Less than a week after I turned 16, I was hired to work at a movie theater.
The company culture, when I started, was highly coordinated and customer-serving. Nathan from Corporate would come to our particular theater with some regularity, making the four hour trip about once a month. He would drill us on various aspects of our given tasks. He was acculturating us to the ethos of the owner, which was to ensure an old-time theater experience with customer satisfaction at the heart.
I vividly remember him explaining to me the value of customer service, that it meant to please and serve the customer by your accorded role, and that conflict resolution should center around the dignity of the theater’s reputation.
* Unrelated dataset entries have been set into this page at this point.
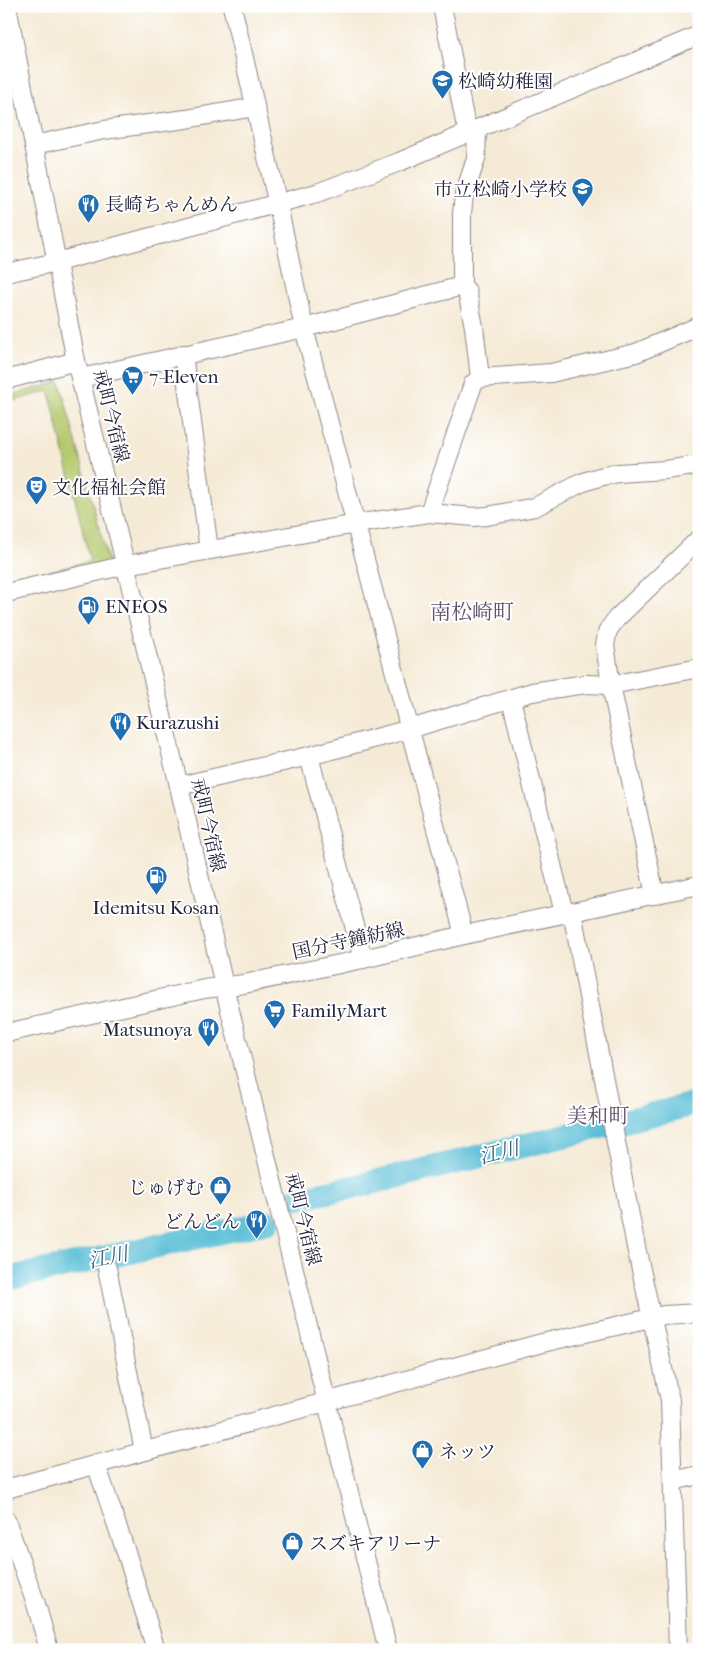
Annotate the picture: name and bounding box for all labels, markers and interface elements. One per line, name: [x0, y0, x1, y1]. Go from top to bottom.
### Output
school or university icon: 松崎幼稚園: [430, 69, 454, 100]
place label: 松崎幼稚園: [458, 71, 553, 93]
school or university icon: 市立松崎小学校: [571, 177, 595, 208]
place label: 市立松崎小学校: [434, 179, 567, 201]
restaurant icon: 長崎ちゃんめん: [77, 192, 101, 223]
place label: 長崎ちゃんめん: [105, 194, 238, 216]
supermarket icon: 7-Eleven: [121, 364, 145, 395]
place label: 7-Eleven: [149, 366, 219, 388]
street label: 戒町今宿線: [89, 367, 133, 465]
theatre icon: 文化福祉会館: [24, 475, 48, 506]
place label: 文化福祉会館: [52, 477, 166, 499]
fuel station icon: ENEOS: [77, 594, 101, 625]
place label: ENEOS: [105, 596, 168, 618]
district label: 南松崎町: [430, 600, 514, 624]
restaurant icon: Kurazushi: [108, 710, 132, 741]
place label: Kurazushi: [136, 712, 220, 734]
street label: 戒町今宿線: [187, 776, 229, 874]
fuel station icon: Idemitsu Kosan: [144, 864, 168, 895]
place label: Idemitsu Kosan: [93, 897, 219, 919]
street label: 国分寺鐘紡線: [290, 918, 406, 964]
supermarket icon: FamilyMart: [263, 998, 287, 1029]
place label: FamilyMart: [291, 1000, 387, 1022]
restaurant icon: Matsunoya: [196, 1017, 220, 1048]
place label: Matsunoya: [103, 1019, 192, 1041]
district label: 美和町: [567, 1104, 630, 1128]
water label: 江川: [477, 1136, 523, 1168]
street label: 戒町今宿線: [281, 1170, 325, 1268]
shop icon: じゅげむ: [208, 1175, 232, 1206]
place label: じゅげむ: [128, 1177, 204, 1199]
restaurant icon: どんどん: [244, 1209, 268, 1240]
place label: どんどん: [164, 1211, 240, 1233]
water label: 江川: [86, 1242, 132, 1273]
shop icon: ネッツ: [411, 1439, 435, 1470]
place label: ネッツ: [439, 1441, 496, 1463]
shop icon: スズキアリーナ: [281, 1531, 305, 1562]
place label: スズキアリーナ: [309, 1533, 441, 1555]

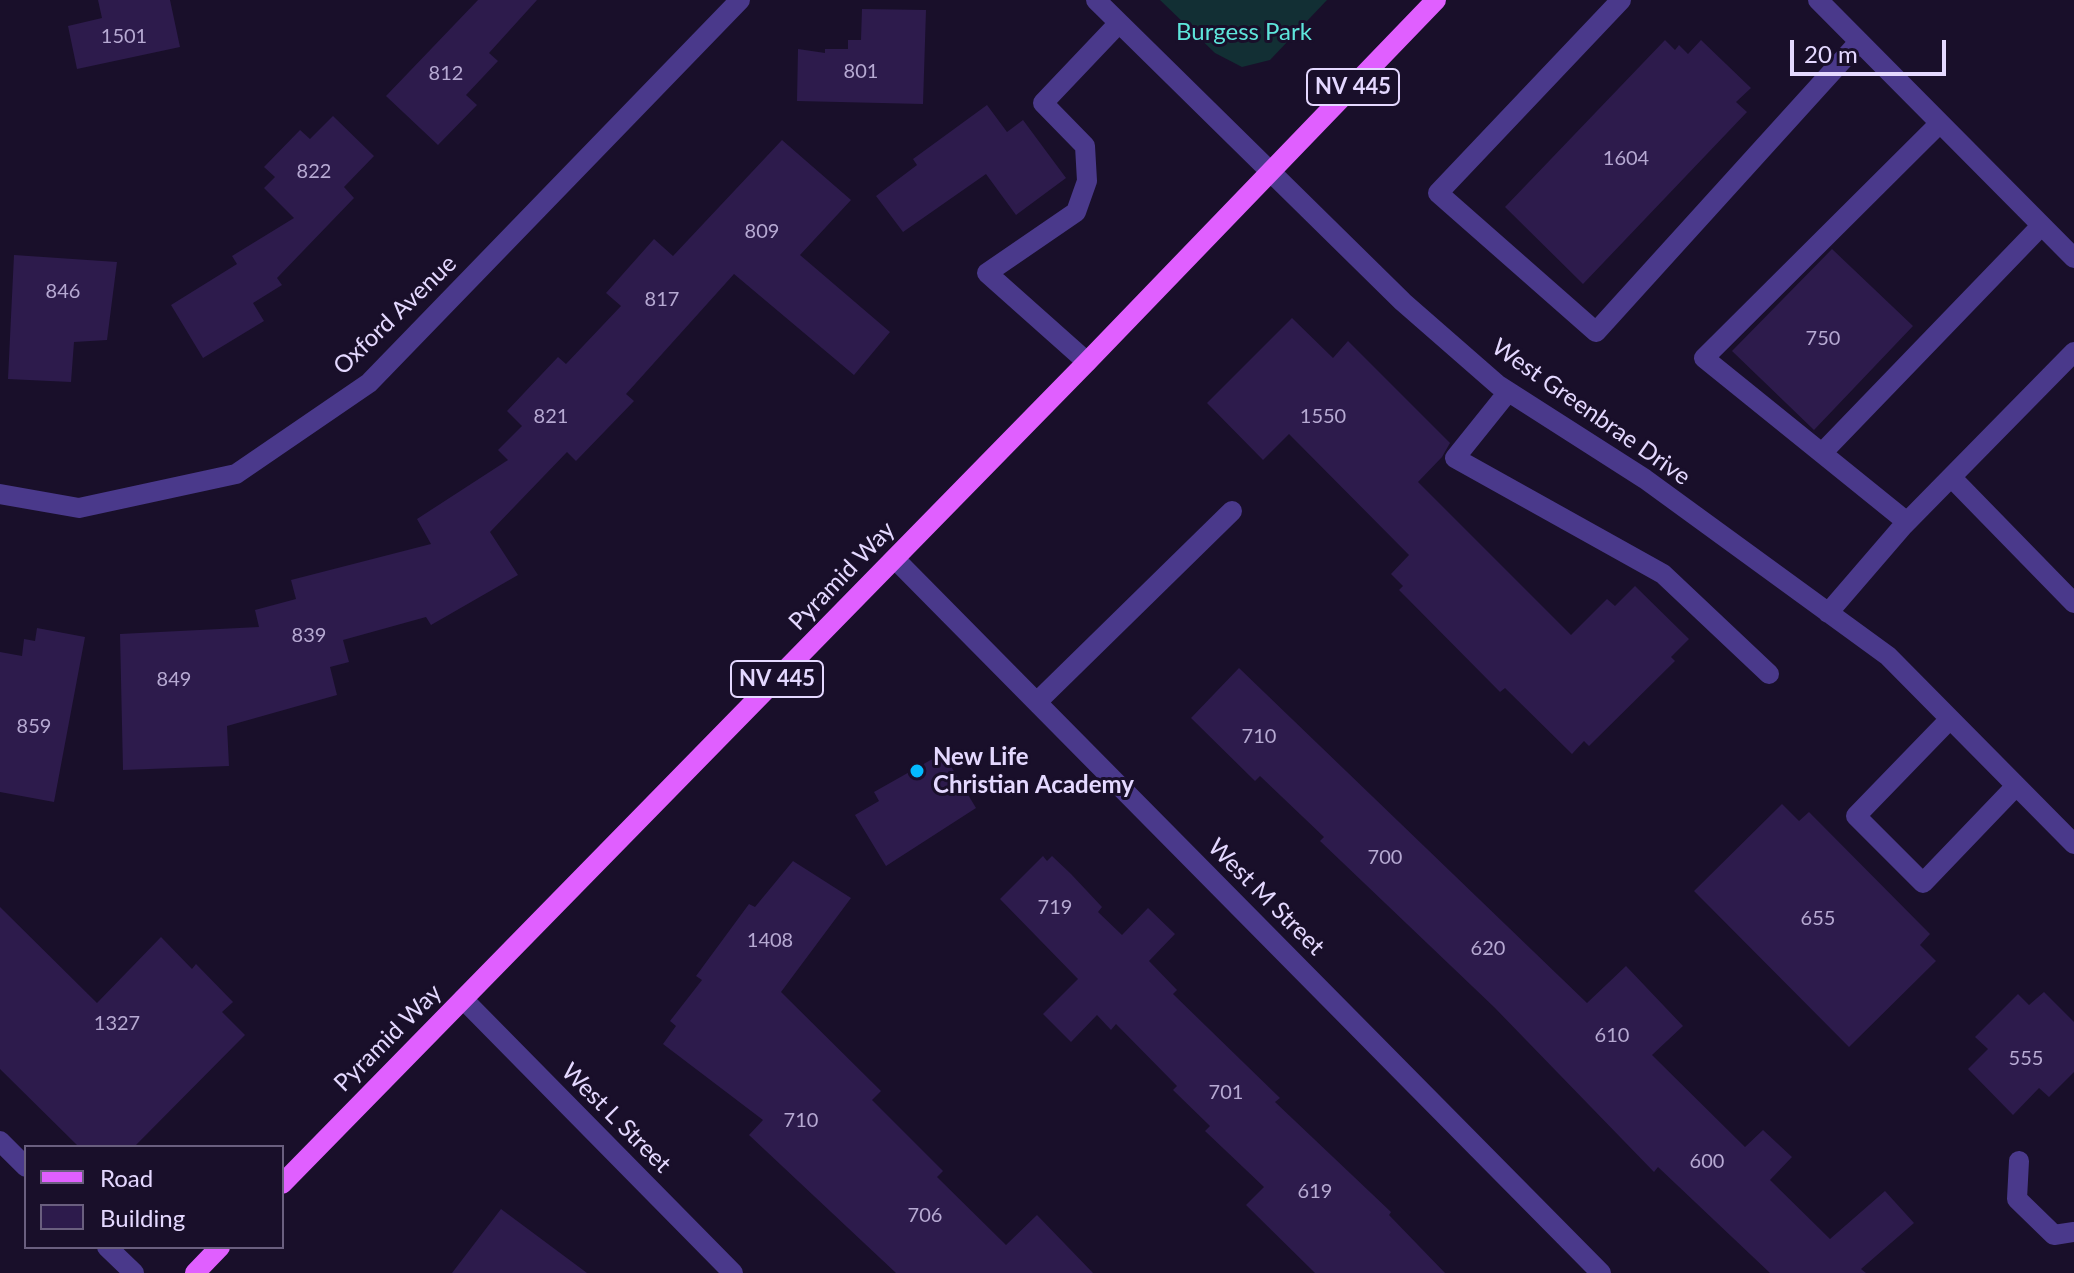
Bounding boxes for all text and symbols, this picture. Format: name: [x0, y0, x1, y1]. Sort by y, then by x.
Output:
park label: Burgess Park: [1176, 18, 1312, 46]
scale bar: [1794, 24, 1950, 74]
house number: 1501: [101, 25, 147, 49]
text: 20 m: [1804, 39, 1858, 68]
house number: 801: [844, 60, 878, 84]
house number: 812: [429, 62, 463, 86]
road number: NV 445: [1307, 69, 1399, 105]
house number: 1604: [1603, 147, 1649, 171]
house number: 822: [297, 160, 331, 184]
house number: 809: [745, 220, 779, 244]
street label: Oxford Avenue: [328, 249, 462, 381]
house number: 846: [46, 280, 80, 304]
house number: 817: [645, 288, 679, 312]
house number: 750: [1806, 327, 1840, 351]
street label: West Greenbrae Drive: [1486, 333, 1696, 491]
house number: 821: [534, 405, 568, 429]
house number: 1550: [1300, 405, 1346, 429]
street label: Pyramid Way: [783, 516, 901, 636]
house number: 839: [292, 624, 326, 648]
road number: NV 445: [731, 661, 823, 697]
house number: 849: [157, 668, 191, 692]
house number: 859: [17, 715, 51, 739]
house number: 710: [1242, 725, 1276, 749]
place label: New Life Christian Academy: [933, 743, 1134, 799]
marker: New Life Christian Academy: [908, 762, 926, 780]
street label: West M Street: [1202, 833, 1330, 961]
house number: 700: [1368, 846, 1402, 870]
house number: 719: [1038, 896, 1072, 920]
house number: 655: [1801, 907, 1835, 931]
house number: 1408: [747, 929, 793, 953]
house number: 620: [1471, 937, 1505, 961]
street label: Pyramid Way: [328, 978, 448, 1098]
house number: 1327: [94, 1012, 140, 1036]
house number: 610: [1595, 1024, 1629, 1048]
house number: 555: [2009, 1047, 2043, 1071]
street label: West L Street: [555, 1057, 677, 1179]
house number: 701: [1209, 1081, 1243, 1105]
house number: 710: [784, 1109, 818, 1133]
legend: [24, 1145, 284, 1249]
house number: 600: [1690, 1150, 1724, 1174]
text: Road: [100, 1163, 153, 1192]
house number: 619: [1298, 1180, 1332, 1204]
text: Building: [100, 1203, 185, 1232]
house number: 706: [908, 1204, 942, 1228]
Looking back, more than 20 years later, I am so glad that Nathan took an extended amount of time to explain to me (and others) the finer points of customer service. I believe he had a business degree from a non-liberal college. He truly cared about the end product of the theater experience. He was a good hire. He moved on to some other higher position at a bigger company, a year after I was hired on, and the company culture sagged in his absence. Some effete man was brought in to his place and soon enough there was petty bickering between the floor staff and management. Flirtations and relationships developed where they shouldn’t have. There were complaints about pay. The business lurched this way and that in an unconscious daze, each employee not able to pinpoint what exactly had gone awry nor exactly caring since left to their own devices. Nathan had helmed our operation with a seriousness and competence that could not easily be reproduced.
Serving others is not some lowly, submissive posture. In fact, it is the opposite. To lift others up with your grace and poise, you must be lifted up yourself first. Quality assurance meant something once, in this country. I would like to see it mean something again. Until then, I am the keeper of the flame.